Mahmud also wants to ensure that changes consider the scope of the problem and the priorities of people such as clinical transplant teams, donor families, and patients. Whenever a transplant policy changes, he says, researchers often find that some inequities are reduced but new ones may arise. “There are always unexpected consequences,” he said. “We need to think about how day-to-day details will change when supplanting the current system.”
An example, Mahmud said, is a potential short-term downside to research. Currently, UNOS collects and cleans all data on donors, recipients, and outcomes, and it releases national data twice yearly. A move to multiple contractors could disrupt this data continuity. “The thought is that more competition might lead to a more efficient system that in the long run could improve transplant allocation equity and reduce costs,” he said. “But with any change, there’ll be a period of pain and adjustment, so disruptions to current processes need to be carefully considered in the transition.”
A process that shouldn’t be disrupted in the organ network overhaul, Mahmud said, is a multiyear plan already underway to promote more equitable allocation of all organs. The “continuous distribution” system is replacing current waitlist prioritization criteria that are organ-specific and rely heavily on a single factor such as medical urgency or predicted post-transplant survival. The new algorithm-based method incorporates and weights multiple patient factors, intending to reduce the unfair exclusion of some patients. Progress towards improving organ allocation should not be halted by transitions to new national registry contracts, Mahmud said.

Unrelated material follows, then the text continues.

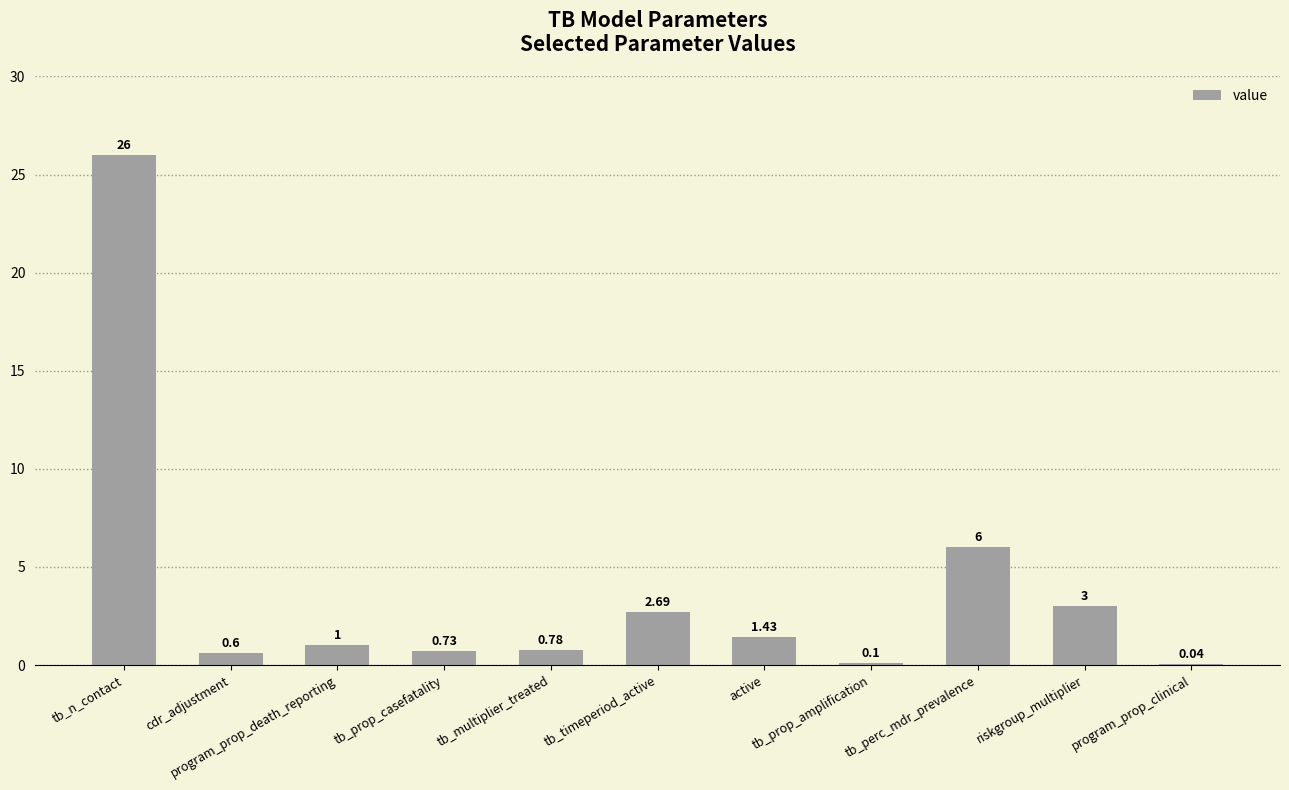

What is the sum of all values?

42.4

Stepwise Changes to Better Performance
Reassuringly, the modernization initiative involves developing, testing, and incorporating new system components — such as a data dashboard of organ donations and transplants to increase transparency for clinicians and patients — while gradually replacing existing processes. Reese feels that some critiques of the OPTN are valid, while others might be directed at the transplant community more broadly. He notes that network policies are set by committees that include multiple stakeholders including physicians, patients, social workers, and clergy, as well as public comments.
“In an ideal world, we’ll have much better oversight of OPTN and eventually, a better set of penalties and incentives to improve Organ Procurement Organization performance,” Reese said. “It’s well past time to make some changes to the overall regulatory system for transplant.”